Berge (iwi) l Mit einem Festgottesdienst wurde am Sonnabend die restaurierte Kirche in Berge wieder eingeweiht. Die Bauarbeiten, die Pfingsten 2014 begonnen hatten, kosteten 122.000 Euro. 30.000 Euro finanzierte die Deutsche Stiftung Denkmalschutz, 50.000 Euro die Landeskirche, 20.000 Euro der Kirchenkreis und 22.000 Euro die Kirchengemeinde.

Während des Gottesdienstes hatten die Gäste zum ersten Mal Zeit, sich die restaurierten Gemälde der Holztonne, die von 1609 stammen und 1963 das letzte Mal saniert wurden, anzuschauen. Doch nicht nur eine Restauratorin war viele Monate tätig, sondern auch Zimmerer, die Balken austauschen mussten. Zum Festgottesdienst sprach neben Gemeindepädagoge Lutz Brillinger auch Superintendent Matthias Heinrich. Er ermunterte die Gäste, "dass sie ruhig mal wiederkommen und vielleicht noch einen Besucher mitbringen können, der sich nicht nur das Kunstwerk hier anschaut".

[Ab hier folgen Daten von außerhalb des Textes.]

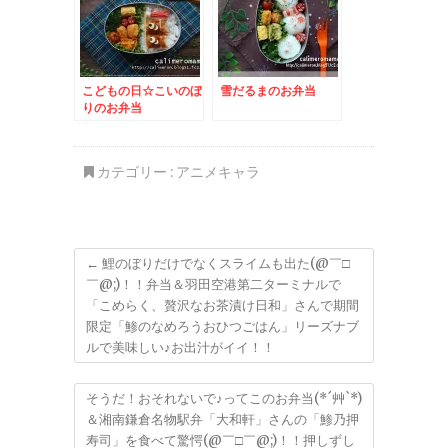
こどもの日☆こいのぼ
雪だるまのお弁当
りのお弁当
カテゴリー :
アニメキャラ
←
鯉のぼりだけでなくスライムも出た(@￣□
￣@;)！！弁当＆羽田空港第二ターミナルで
「こめらく、贅沢なお茶漬け日和」さんで期間
限定「鯵のなめろうおひつごはん」リーズナブ
ルで美味しい♪お出汁がイイ！！
そうだ！おそれないで♪ってこのお弁当(*´艸`*)
＆湘南鎌倉名物駅弁「大和軒」さんの「鯵乃押
寿司」を食べて驚愕(@￣□￣@;)！！押しずし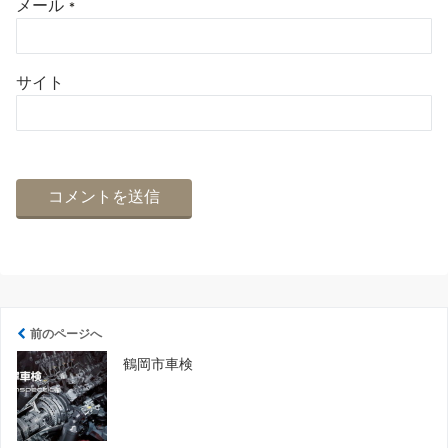
メール
*
サイト
前のページへ
鶴岡市車検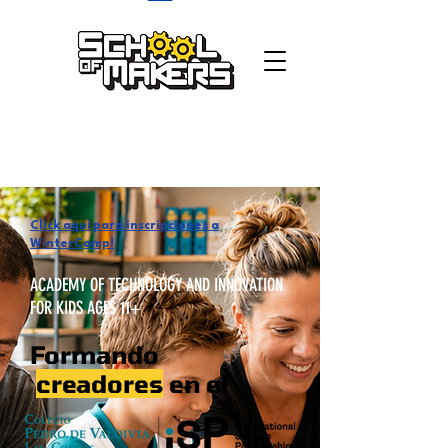
school of makers
Click aquí para inscripciones a
WinterCamp!
ACADEMY OF TECHNOLOGY AND INNOVATION
FOR KIDS AGES 11+
Formando
creadores
en el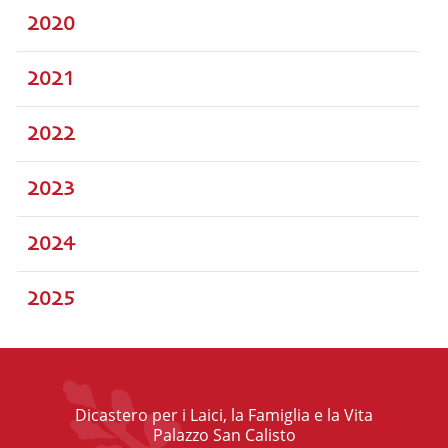
2020
2021
2022
2023
2024
2025
Dicastero per i Laici, la Famiglia e la Vita
Palazzo San Calisto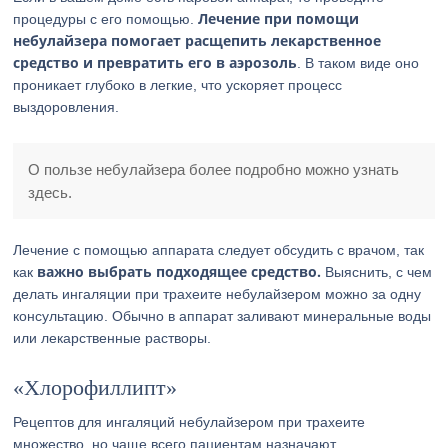
Лечение при помощи
процедуры с его помощью.
небулайзера помогает расщепить лекарственное
средство и превратить его в аэрозоль
. В таком виде оно
проникает глубоко в легкие, что ускоряет процесс
выздоровления.
О пользе небулайзера более подробно можно узнать
здесь.
Лечение с помощью аппарата следует обсудить с врачом, так
важно выбрать подходящее средство.
как
Выяснить, с чем
делать ингаляции при трахеите небулайзером можно за одну
консультацию. Обычно в аппарат заливают минеральные воды
или лекарственные растворы.
«Хлорофиллипт»
Рецептов для ингаляций небулайзером при трахеите
множество, но чаще всего пациентам назначают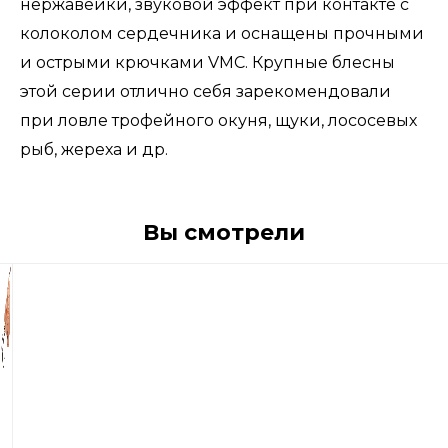
нержавейки, звуковой эффект при контакте с
колоколом сердечника и оснащены прочными
и острыми крючками VMC. Крупные блесны
этой серии отлично себя зарекомендовали
при ловле трофейного окуня, щуки, лососевых
рыб, жереха и др.
Вы смотрели
610
р
Блесна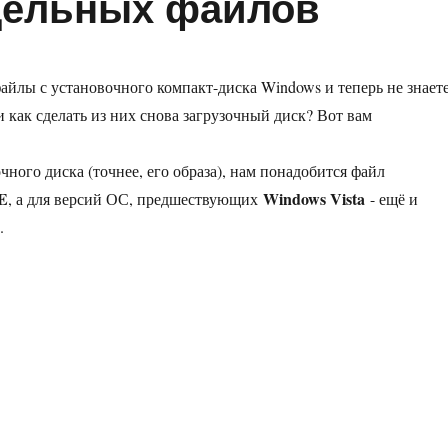
дельных файлов
айлы с установочного компакт-диска Windows и теперь не знаете
и как сделать из них снова загрузочный диск? Вот вам
чного диска (точнее, его образа), нам понадобится файл
E
Windows Vista
, а для версий ОС, предшествующих
- ещё и
.
собрать загрузочный диск Windows из имеющихся отдельных фа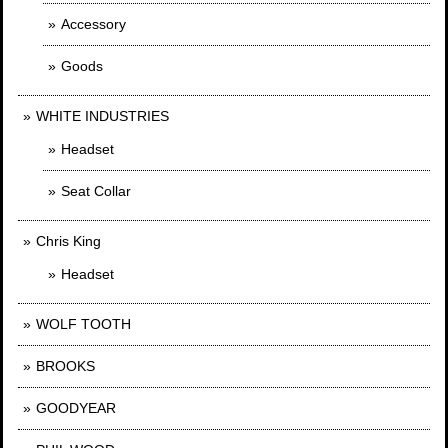
Accessory
Goods
WHITE INDUSTRIES
Headset
Seat Collar
Chris King
Headset
WOLF TOOTH
BROOKS
GOODYEAR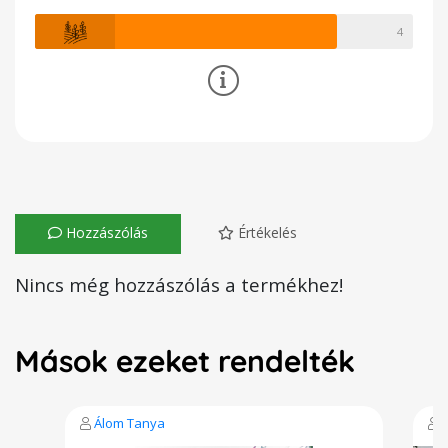
4
Hozzászólás
Értékelés
Nincs még hozzászólás a termékhez!
Mások ezeket rendelték
Álom Tanya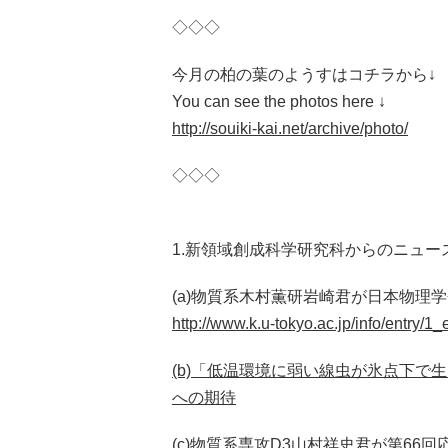
◇◇◇
今月の柏の葉のようすはコチラから↓
You can see the photos here ↓
http://souiki-kai.net/archive/photo/
◇◇◇
1.新領域創成科学研究科からのニュー
(a)物質系木村薫研岩崎君が日本物理
http://www.k.u-tokyo.ac.jp/info/entry/1_
(b)「低温環境に弱い線虫が氷点下で
への期待
(c)物質系専攻D3山村祥史君が第6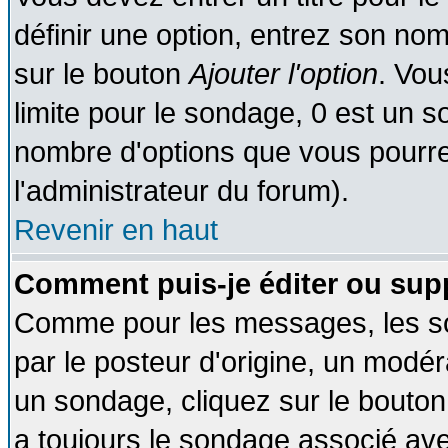
définir une option, entrez son no
sur le bouton
Ajouter l'option
. Vou
limite pour le sondage, 0 est un son
nombre d'options que vous pourrez 
l'administrateur du forum).
Revenir en haut
Comment puis-je éditer ou sup
Comme pour les messages, les so
par le posteur d'origine, un modér
un sondage, cliquez sur le bouton 
a toujours le sondage associé ave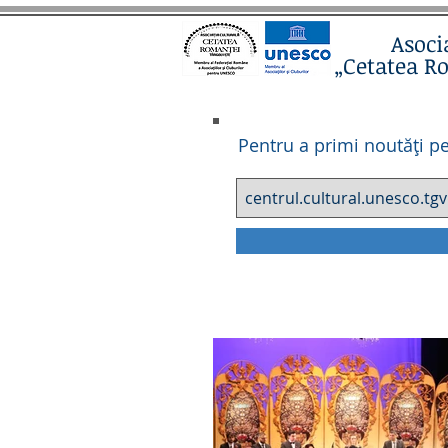
Asoci
„Cetatea R
Pentru a primi noutăți pe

Auch nach dem Gottesdienst blieb es in der Berger Kirche lebendig. Der Gemeindekirchenrat um Marlis Hildebrandt hatte Tische mit Kaffee und Kuchen vorbereitet. Und so wurde die Kirche dann das, was sie nach Wunsch des Superintendenten viel öfter sein solle: ein Ort der Begegnung für die Menschen.